===== Supplied information =====
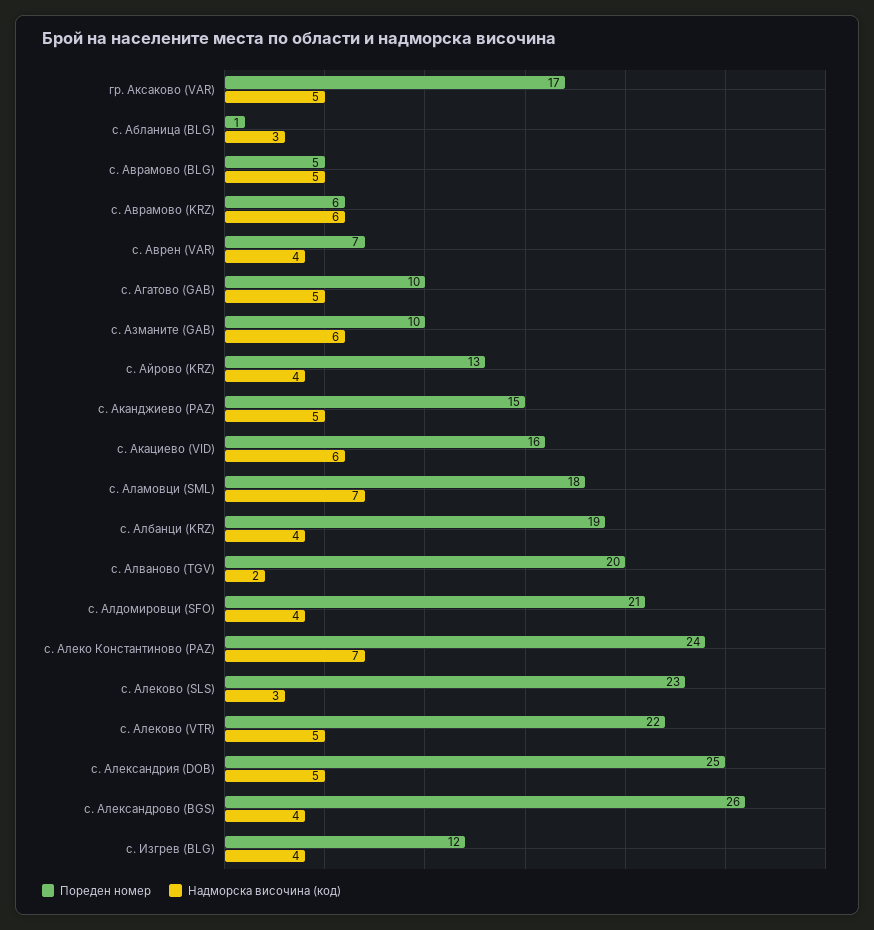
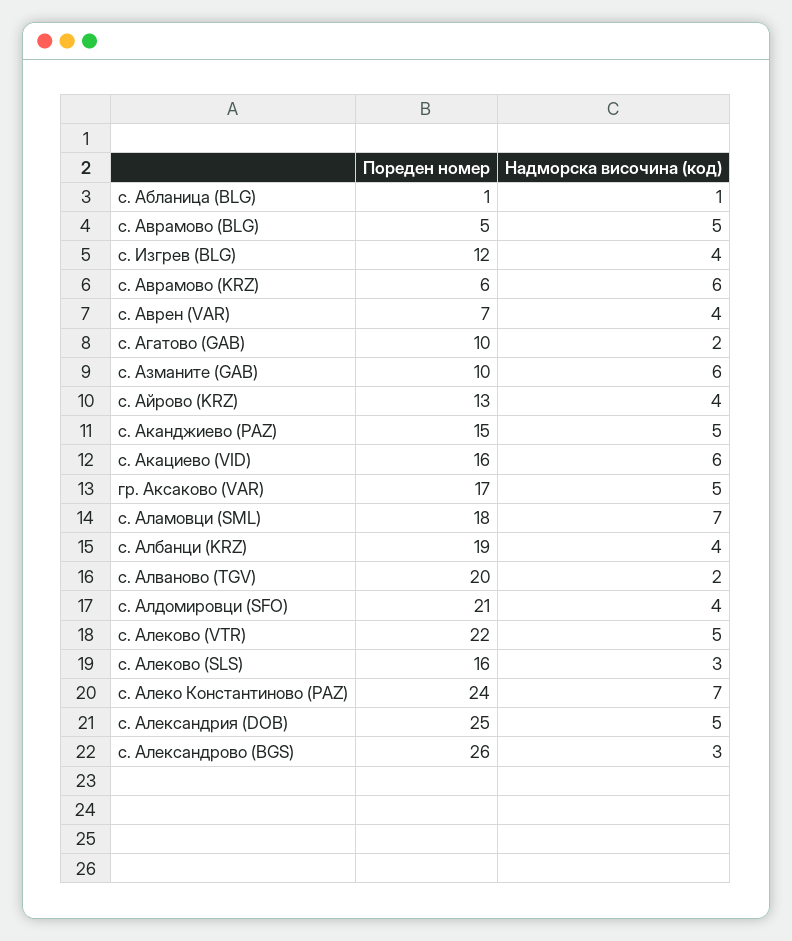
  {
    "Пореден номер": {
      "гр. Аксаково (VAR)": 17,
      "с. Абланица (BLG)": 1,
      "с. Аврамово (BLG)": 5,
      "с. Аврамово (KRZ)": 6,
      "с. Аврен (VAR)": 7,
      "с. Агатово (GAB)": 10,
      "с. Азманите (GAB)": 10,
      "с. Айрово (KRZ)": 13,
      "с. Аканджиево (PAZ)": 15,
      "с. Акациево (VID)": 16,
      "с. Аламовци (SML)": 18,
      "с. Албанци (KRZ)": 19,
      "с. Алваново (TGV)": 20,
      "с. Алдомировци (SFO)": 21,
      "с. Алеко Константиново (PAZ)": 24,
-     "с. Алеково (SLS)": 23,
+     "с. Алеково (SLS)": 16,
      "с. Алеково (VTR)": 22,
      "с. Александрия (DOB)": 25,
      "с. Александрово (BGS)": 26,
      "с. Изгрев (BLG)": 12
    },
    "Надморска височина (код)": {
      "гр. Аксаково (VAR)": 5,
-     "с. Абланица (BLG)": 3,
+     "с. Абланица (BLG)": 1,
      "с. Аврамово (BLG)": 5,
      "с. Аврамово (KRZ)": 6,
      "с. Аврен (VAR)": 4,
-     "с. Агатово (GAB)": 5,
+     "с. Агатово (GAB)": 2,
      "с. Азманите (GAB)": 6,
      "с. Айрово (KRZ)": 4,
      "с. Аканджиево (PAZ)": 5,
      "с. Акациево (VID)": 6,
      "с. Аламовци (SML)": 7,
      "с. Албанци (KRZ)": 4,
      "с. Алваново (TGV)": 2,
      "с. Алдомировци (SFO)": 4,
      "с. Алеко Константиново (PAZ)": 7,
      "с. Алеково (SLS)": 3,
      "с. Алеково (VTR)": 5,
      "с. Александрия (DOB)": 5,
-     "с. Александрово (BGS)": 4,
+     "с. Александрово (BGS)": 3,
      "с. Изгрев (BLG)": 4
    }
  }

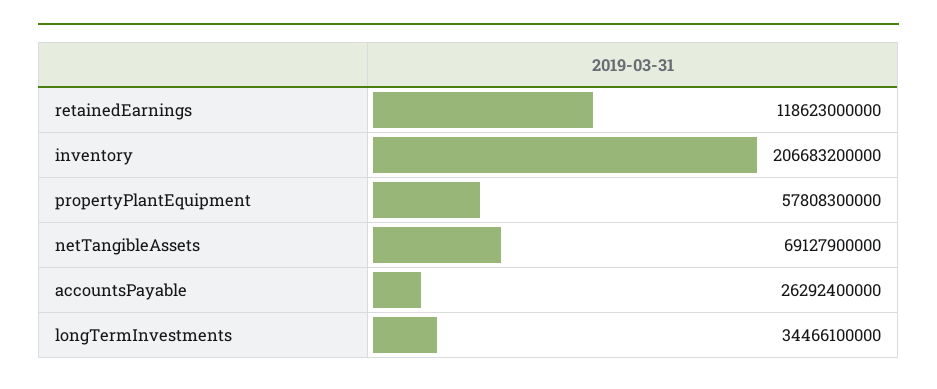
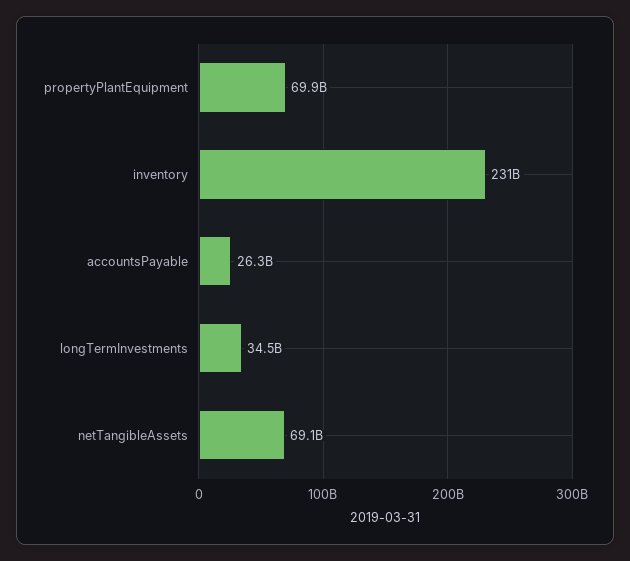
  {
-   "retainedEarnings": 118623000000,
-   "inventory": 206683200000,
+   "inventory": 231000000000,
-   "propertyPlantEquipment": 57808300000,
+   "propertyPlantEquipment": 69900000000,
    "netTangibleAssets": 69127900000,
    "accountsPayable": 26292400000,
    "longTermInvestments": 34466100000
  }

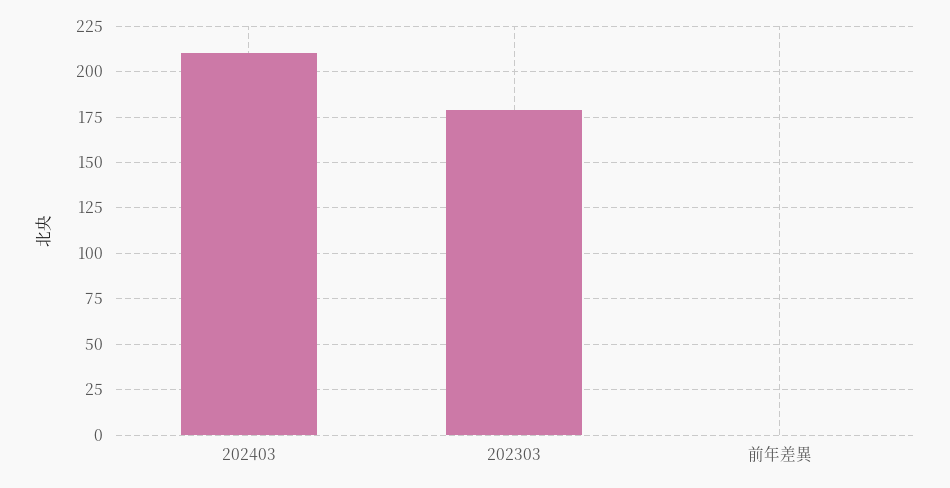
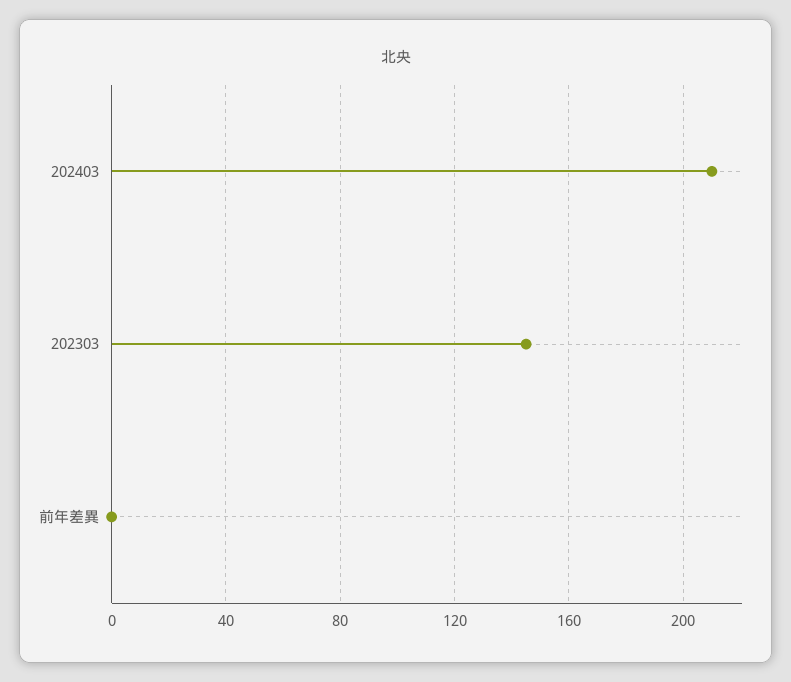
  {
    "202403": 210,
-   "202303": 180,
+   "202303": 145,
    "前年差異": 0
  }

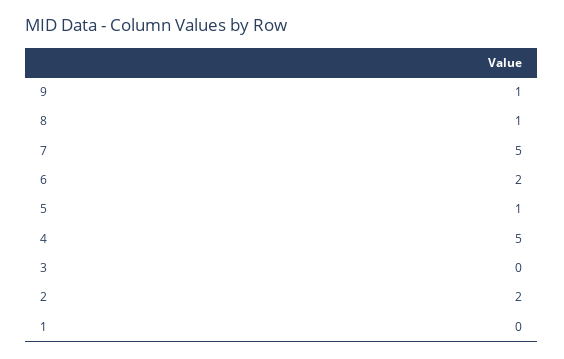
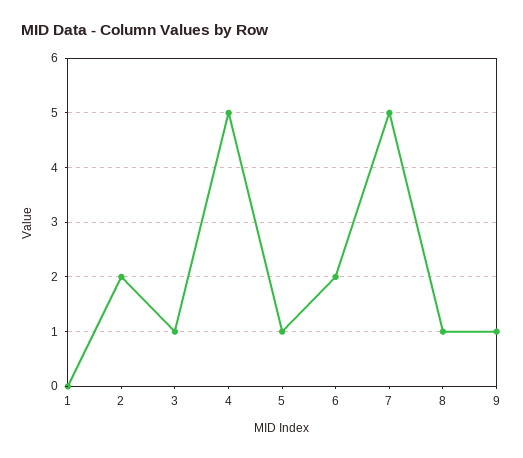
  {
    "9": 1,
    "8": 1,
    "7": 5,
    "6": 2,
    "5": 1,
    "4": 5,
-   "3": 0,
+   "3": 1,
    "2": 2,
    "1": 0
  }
=====
Exercise goal -
The preceding entries should be duplicated word for word; no picture belongs in the copy.

Answer space -
  {
    "Пореден номер": {
      "гр. Аксаково (VAR)": 17,
      "с. Абланица (BLG)": 1,
      "с. Аврамово (BLG)": 5,
      "с. Аврамово (KRZ)": 6,
      "с. Аврен (VAR)": 7,
      "с. Агатово (GAB)": 10,
      "с. Азманите (GAB)": 10,
      "с. Айрово (KRZ)": 13,
      "с. Аканджиево (PAZ)": 15,
      "с. Акациево (VID)": 16,
      "с. Аламовци (SML)": 18,
      "с. Албанци (KRZ)": 19,
      "с. Алваново (TGV)": 20,
      "с. Алдомировци (SFO)": 21,
      "с. Алеко Константиново (PAZ)": 24,
-     "с. Алеково (SLS)": 23,
+     "с. Алеково (SLS)": 16,
      "с. Алеково (VTR)": 22,
      "с. Александрия (DOB)": 25,
      "с. Александрово (BGS)": 26,
      "с. Изгрев (BLG)": 12
    },
    "Надморска височина (код)": {
      "гр. Аксаково (VAR)": 5,
-     "с. Абланица (BLG)": 3,
+     "с. Абланица (BLG)": 1,
      "с. Аврамово (BLG)": 5,
      "с. Аврамово (KRZ)": 6,
      "с. Аврен (VAR)": 4,
-     "с. Агатово (GAB)": 5,
+     "с. Агатово (GAB)": 2,
      "с. Азманите (GAB)": 6,
      "с. Айрово (KRZ)": 4,
      "с. Аканджиево (PAZ)": 5,
      "с. Акациево (VID)": 6,
      "с. Аламовци (SML)": 7,
      "с. Албанци (KRZ)": 4,
      "с. Алваново (TGV)": 2,
      "с. Алдомировци (SFO)": 4,
      "с. Алеко Константиново (PAZ)": 7,
      "с. Алеково (SLS)": 3,
      "с. Алеково (VTR)": 5,
      "с. Александрия (DOB)": 5,
-     "с. Александрово (BGS)": 4,
+     "с. Александрово (BGS)": 3,
      "с. Изгрев (BLG)": 4
    }
  }

  {
-   "retainedEarnings": 118623000000,
-   "inventory": 206683200000,
+   "inventory": 231000000000,
-   "propertyPlantEquipment": 57808300000,
+   "propertyPlantEquipment": 69900000000,
    "netTangibleAssets": 69127900000,
    "accountsPayable": 26292400000,
    "longTermInvestments": 34466100000
  }

  {
    "202403": 210,
-   "202303": 180,
+   "202303": 145,
    "前年差異": 0
  }

  {
    "9": 1,
    "8": 1,
    "7": 5,
    "6": 2,
    "5": 1,
    "4": 5,
-   "3": 0,
+   "3": 1,
    "2": 2,
    "1": 0
  }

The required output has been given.